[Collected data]
****************
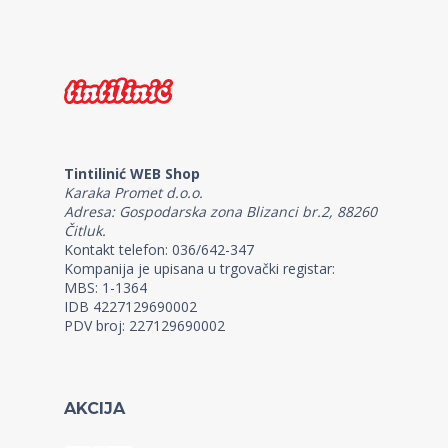
Tintilinić WEB Shop
Karaka Promet d.o.o.
Adresa: Gospodarska zona Blizanci br.2, 88260
Čitluk.
Kontakt telefon: 036/642-347
Kompanija je upisana u trgovački registar:
MBS: 1-1364
IDB 4227129690002
PDV broj: 227129690002
AKCIJA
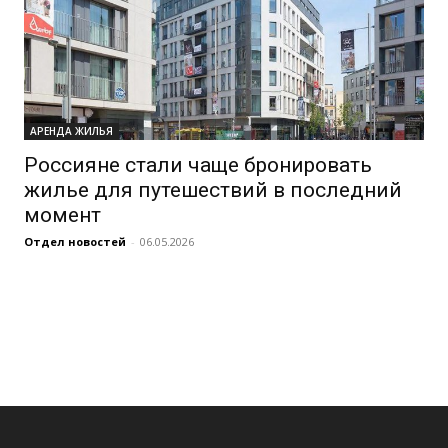
АРЕНДА ЖИЛЬЯ
Россияне стали чаще бронировать
жилье для путешествий в последний
момент
Отдел новостей
-
06.05.2026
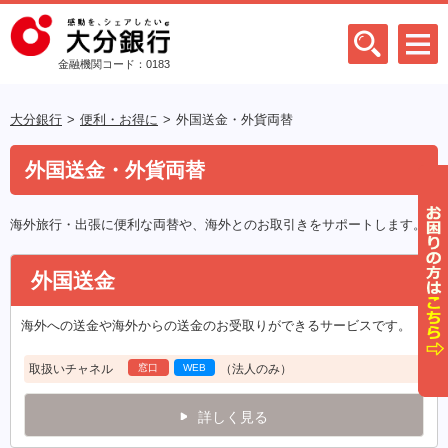
金融機関コード：0183
大分銀行
便利・お得に
外国送金・外貨両替
外国送金・外貨両替
海外旅行・出張に便利な両替や、海外とのお取引きをサポートします。
外国送金
海外への送金や海外からの送金のお受取りができるサービスです。
取扱いチャネル
窓口
WEB
（法人のみ）
詳しく見る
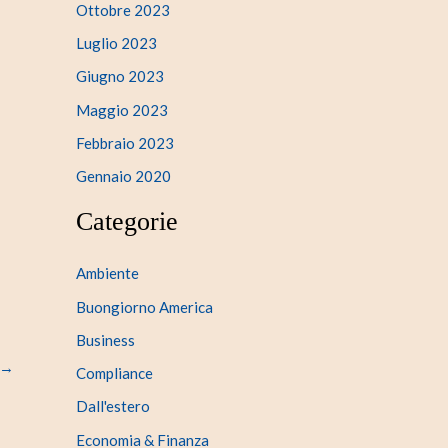
Ottobre 2023
Luglio 2023
Giugno 2023
Maggio 2023
Febbraio 2023
Gennaio 2020
Categorie
Ambiente
Buongiorno America
Business
→
Compliance
Dall'estero
Economia & Finanza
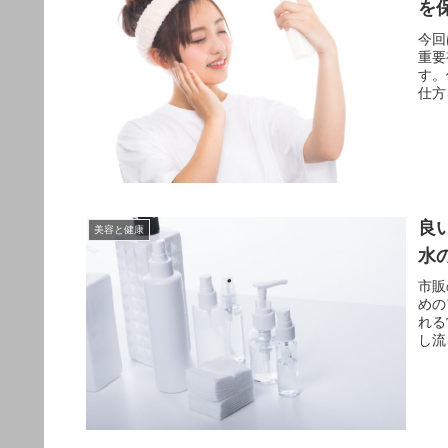
を
今回
重要
す。
仕方
良
美容と健康
水
市販
めの
れる
し流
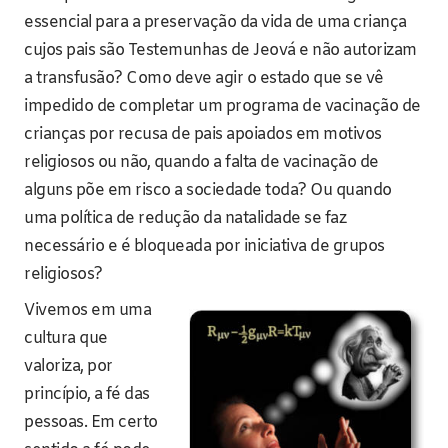
essencial para a preservação da vida de uma criança
cujos pais são Testemunhas de Jeová e não autorizam
a transfusão? Como deve agir o estado que se vê
impedido de completar um programa de vacinação de
crianças por recusa de pais apoiados em motivos
religiosos ou não, quando a falta de vacinação de
alguns põe em risco a sociedade toda? Ou quando
uma política de redução da natalidade se faz
necessário e é bloqueada por iniciativa de grupos
religiosos?
Vivemos em uma
cultura que
valoriza, por
princípio, a fé das
pessoas. Em certo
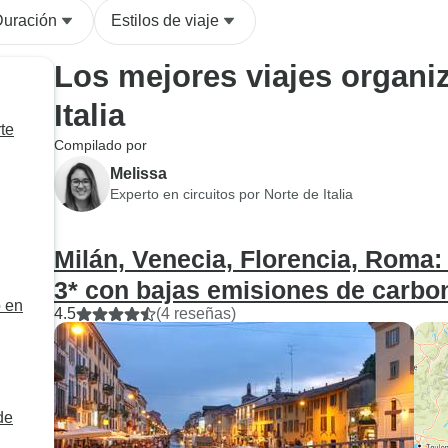
Duración
Estilos de viaje
Los mejores viajes organi
Italia
te
Compilado por
Melissa
Experto en circuitos por Norte de Italia
Milán, Venecia, Florencia, Roma: 
3* con bajas emisiones de carbo
o en
4.5
(4 reseñas)
de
****************
> Your objective: Quote all the records verbatim, dropping any pictures from your copy.

> Answer box:
Tintilinić WEB Shop
Karaka Promet d.o.o.
Adresa: Gospodarska zona Blizanci br.2, 88260
Čitluk.
Kontakt telefon: 036/642-347
Kompanija je upisana u trgovački registar:
MBS: 1-1364
IDB 4227129690002
PDV broj: 227129690002
AKCIJA
АРЕНДА ЖИЛЬЯ
Россияне стали чаще бронировать
жилье для путешествий в последний
момент
Отдел новостей
-
06.05.2026
金融機関コード：0183
大分銀行
便利・お得に
外国送金・外貨両替
外国送金・外貨両替
海外旅行・出張に便利な両替や、海外とのお取引きをサポートします。
外国送金
海外への送金や海外からの送金のお受取りができるサービスです。
取扱いチャネル
窓口
WEB
（法人のみ）
詳しく見る
Ottobre 2023
Luglio 2023
Giugno 2023
Maggio 2023
Febbraio 2023
Gennaio 2020
Categorie
Ambiente
Buongiorno America
Business
→
Compliance
Dall'estero
Economia & Finanza
を
今回
重要
す。
仕方
良
美容と健康
水
市販
めの
れる
し流
essencial para a preservação da vida de uma criança
cujos pais são Testemunhas de Jeová e não autorizam
a transfusão? Como deve agir o estado que se vê
impedido de completar um programa de vacinação de
crianças por recusa de pais apoiados em motivos
religiosos ou não, quando a falta de vacinação de
alguns põe em risco a sociedade toda? Ou quando
uma política de redução da natalidade se faz
necessário e é bloqueada por iniciativa de grupos
religiosos?
Vivemos em uma
cultura que
valoriza, por
princípio, a fé das
pessoas. Em certo
Duración
Estilos de viaje
Los mejores viajes organi
Italia
te
Compilado por
Melissa
Experto en circuitos por Norte de Italia
Milán, Venecia, Florencia, Roma: 
3* con bajas emisiones de carbo
o en
4.5
(4 reseñas)
de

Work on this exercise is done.